• **Atividade 1**
Segundo o texto sobre o estudo da sepse, qual proteína do próprio organismo pode restabelecer as defesas do corpo humano contra uma infecção generalizada?
• **Atividade 2**
Prossiga com o texto sobre o estudo da sepse a partir da última frase apresentada.

• **Texto fornecido**
|---|

No início do mês passado, em Duque de
Caxias (RJ), o estudante Diego Frazão Torquato, 12, morreu em razão de uma
infecção contraída após cirurgia de apendicite. Um estudo de pesquisadores
brasileiros e britânicos abre uma janela para a redução de mortes causadas por
infecções generalizadas, como a que vitimou o jovem e a modelo
brasileira Mariana Bridi da Costa (foto), no ano passado. O trabalho de pesquisadores da
Faculdade de Medicina de Ribeirão Preto, da USP, e da Universidade de Glasgow,
no Reino Unido, descobriu o que pode ser a chave para o controle das infecções
generalizadas, conhecidas como sepse.
Após um estudo de dois anos, os
cientistas conseguiram demonstrar que uma proteína existente no próprio
organismo, chamada de citocina IL-33, tem o poder de restabelecer as defesas do
corpo humano a uma infecção generalizada.
A sepse é uma das principais causas de
morte nas unidades de terapia intensiva. "De 30% a 40% das pessoas que
chegam com sepse a um hospital morrem", afirmou o farmacologista José
Carlos Faria Alves Filho, 34, um dos autores do estudo.

|---|

• **Trechos dos dados**
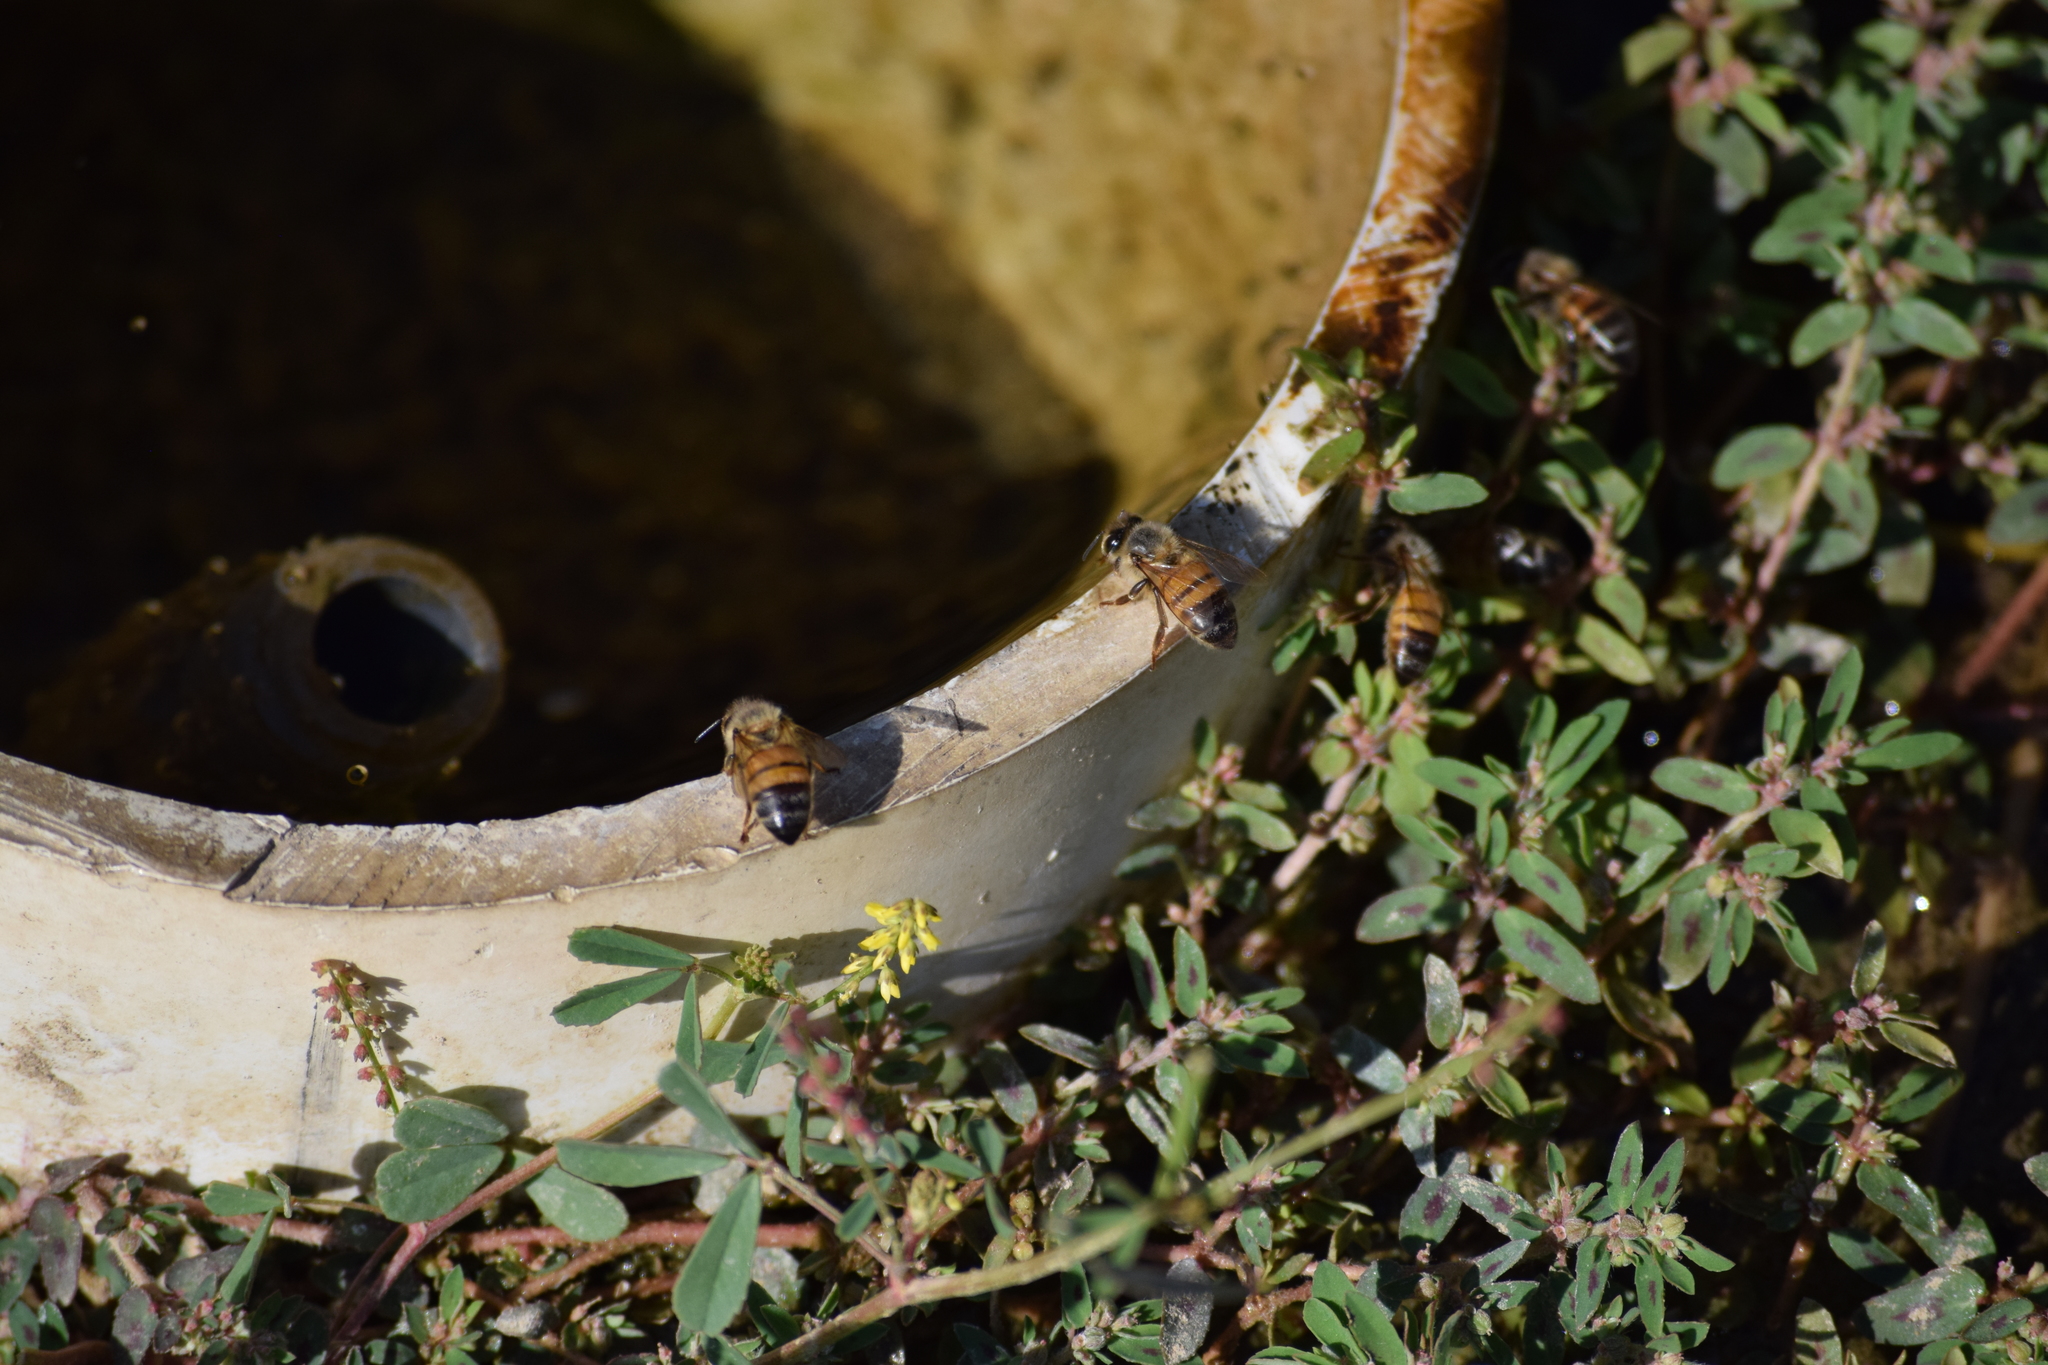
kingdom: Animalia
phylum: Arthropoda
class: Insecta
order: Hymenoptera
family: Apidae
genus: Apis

|---|

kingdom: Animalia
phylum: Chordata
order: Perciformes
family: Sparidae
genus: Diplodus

|---|

• **Resultado do exercício 1**
A citocina IL-33.

• **Resultado do exercício 2**
A OMS (Organização Mundial da Saúde)
estima em 750 mil os casos de sepse nos EUA por ano, com 200 mil mortes. No
Brasil, sem números oficiais, a USP estima até 20% a mais de mortes.
A sepse ocorre, principalmente, em
razão de falha no sistema imunológico em controlar uma infecção local.
Pacientes com comprometimento do sistema imune, como pessoas com câncer, idosos
ou ainda pessoas saudáveis que foram vítimas de traumas ou queimaduras, por
exemplo, podem se tornar mais suscetíveis.
Descoberta
No organismo humano, quando uma
infecção é detectada, um grupo de moléculas chamadas receptores
"toll-like", que fazem parte do sistema imunológico, entra em ação
para reconhecer o tipo de bactéria que invadiu o corpo.
Em reação em cadeia, esses receptores
ativam os neutrófilos, células que são consideradas os "soldados" da
linha de frente do sistema imune, que migram para o foco da infecção.
Ocorre que, quando há sepse, os mesmos
receptores "toll-like", ao serem ativados na circulação sanguínea,
desenvolvem uma resposta inflamatória sistêmica. Isso, em vez de enviar os
neutrófilos para o combate, inibe a migração dos "soldados" para o
foco da infecção.
"Se você dificulta ou atrapalha a
migração dessas células [neutrófilos] para o foco da infecção, ela deixa de ser
local e passa a ser sistêmica, generalizada", afirmou Alves Filho.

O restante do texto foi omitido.